David and Andrew in a tower on the Chenjiabao section of Great Wall near Badaling, Nov 2006 

The Great Wall is a mythic structure, surrounded by legends and fantasies.  Like the Pyramids of ancient Egypt, the Parthenon of Athens, or the Colliseum of Rome, the Great Wall has come to symbolize China more than any other physical structure.  Mythic notions persist, such as the idea that the Great Wall is an unbroken line stretching thousands of miles along China's northern border.  The notion that it is an ancient structure dating back to the First Emperor is also a common myth, as is the idea that it can be seen from space.  Overall, the Great Wall has come to symbolize China's "closedness" to foreign people and influences.

These myths become apparent to anybody who spends some time hiking along the Great Wall.  It is both less and more than legend suggests.  Rather than a long continuous line, the Great Wall is actually a series, or better yet, a network of walls and towers that snake along mountain ridges (I have never been to the Great Wall west of Beijing, so I am describing the areas north of the capital).  While not as imposing as it may seem in the imagination, a visit to the Great Wall in any of the five major tourist sites north of Beijing--Badaling, Mutianyu, Gubeikou, Jinshanling, and Simatai--is an unforgettable experience. 

While millions of people visit the Great Wall on an annual basis, very few people understand the history behind this structure.  In the Western world, Arthur Waldron's book _The Great Wall of China:  From History to Myth_ is currently the definitive myth-busting account of the political and strategic maneuvering behind the building of the Great Wall from ancient times to the Ming Dynasty (1368-1644).

David's research on the Great Wall is qualitatively different to that of Waldron.  While Waldron uses government documents from the Ming period to recount the court debates surrounding the building of the Ming Great Wall, particularly in the Ordos region (present-day Shaanxi Province), his discussion of wallbuilding in the Beijing area is less developed.  David's unique combination of field research and library research has allowed him to put together a set of stories behind the building of the Beijing-area walls in the late 1500s-early 1600s that had remained obscure for centuries, as well as enabling him to describe the structures and functions of the walls and towers in far greater detail than anybody has done before.
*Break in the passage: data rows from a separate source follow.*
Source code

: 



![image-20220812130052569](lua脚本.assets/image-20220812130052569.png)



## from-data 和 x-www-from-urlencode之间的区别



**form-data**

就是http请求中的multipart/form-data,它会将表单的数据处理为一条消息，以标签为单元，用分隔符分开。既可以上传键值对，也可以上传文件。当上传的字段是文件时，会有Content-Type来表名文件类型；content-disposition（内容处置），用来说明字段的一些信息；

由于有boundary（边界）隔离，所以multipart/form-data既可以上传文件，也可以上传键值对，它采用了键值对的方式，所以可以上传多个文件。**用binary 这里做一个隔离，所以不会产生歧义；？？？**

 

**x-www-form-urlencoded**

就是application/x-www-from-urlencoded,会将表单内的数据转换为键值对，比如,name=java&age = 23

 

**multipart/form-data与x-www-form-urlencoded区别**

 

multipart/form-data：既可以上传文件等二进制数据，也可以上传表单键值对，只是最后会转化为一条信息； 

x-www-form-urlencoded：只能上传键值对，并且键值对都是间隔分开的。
David is a very meticulous researcher with an incredible mind for details.  As Peter Hessler attests in his article, his memory is astounding.  Of course, those of us with detail-oriented minds sometimes lose sight of the big picture.  This is why, in an interview with Peter, I told him that I am encouraging David to ensconse himself in an academic setting (Harvard comes to mind, though any major research university with a strong Asian Studies program would do).  All those wonderful details and stories need to be mined and sifted and woven into a grand narrative that captures the importance of wallbuilding in the Beijing area to the Chinese empire in late imperial times.
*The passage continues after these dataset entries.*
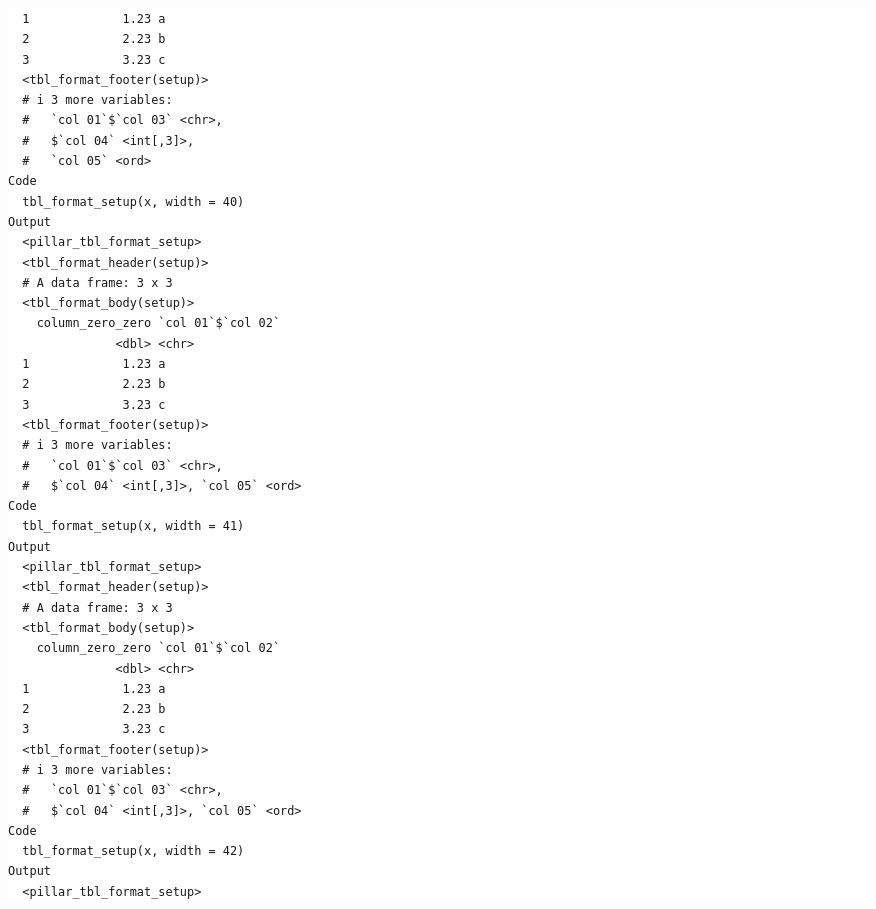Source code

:       1             1.23 a                
      2             2.23 b                
      3             3.23 c                
      <tbl_format_footer(setup)>
      # i 3 more variables:
      #   `col 01`$`col 03` <chr>,
      #   $`col 04` <int[,3]>,
      #   `col 05` <ord>
    Code
      tbl_format_setup(x, width = 40)
    Output
      <pillar_tbl_format_setup>
      <tbl_format_header(setup)>
      # A data frame: 3 x 3
      <tbl_format_body(setup)>
        column_zero_zero `col 01`$`col 02`
                   <dbl> <chr>            
      1             1.23 a                
      2             2.23 b                
      3             3.23 c                
      <tbl_format_footer(setup)>
      # i 3 more variables:
      #   `col 01`$`col 03` <chr>,
      #   $`col 04` <int[,3]>, `col 05` <ord>
    Code
      tbl_format_setup(x, width = 41)
    Output
      <pillar_tbl_format_setup>
      <tbl_format_header(setup)>
      # A data frame: 3 x 3
      <tbl_format_body(setup)>
        column_zero_zero `col 01`$`col 02`
                   <dbl> <chr>            
      1             1.23 a                
      2             2.23 b                
      3             3.23 c                
      <tbl_format_footer(setup)>
      # i 3 more variables:
      #   `col 01`$`col 03` <chr>,
      #   $`col 04` <int[,3]>, `col 05` <ord>
    Code
      tbl_format_setup(x, width = 42)
    Output
      <pillar_tbl_format_setup>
David and I grew up in neighboring towns outside of Boston (he lived in Lincoln, I lived in Acton), and we both went to Dartmouth (he was an '89, I was a '91) where we majored in Asian Studies with a China focus.  In 1996, I renewed my acquaintance with David while living in Beijing.  I went on my first Great Wall hike with David and a few other friends in January 1997 (see my Great Wall journal), and since then I've spent over 20 days hiking on the Wall with David in several different counties north of Beijing.  But I did not get to know the details of his research until last year, when I filmed him hiking and recounting the history of the five major historical/tourist sites. 

I encourage anybody involved in the field of Ming-dynasty political and military history to contact David and engage in a dialogue with him, and perhaps even a collaboration.  Independent scholars of his calibre are rare in any field, and should be treated as great treasures.  Let us not forget the story of Michael Ventris, the amateur scholar who cracked one of the great puzzles of the 20th century:  the ancient language known as Linear B.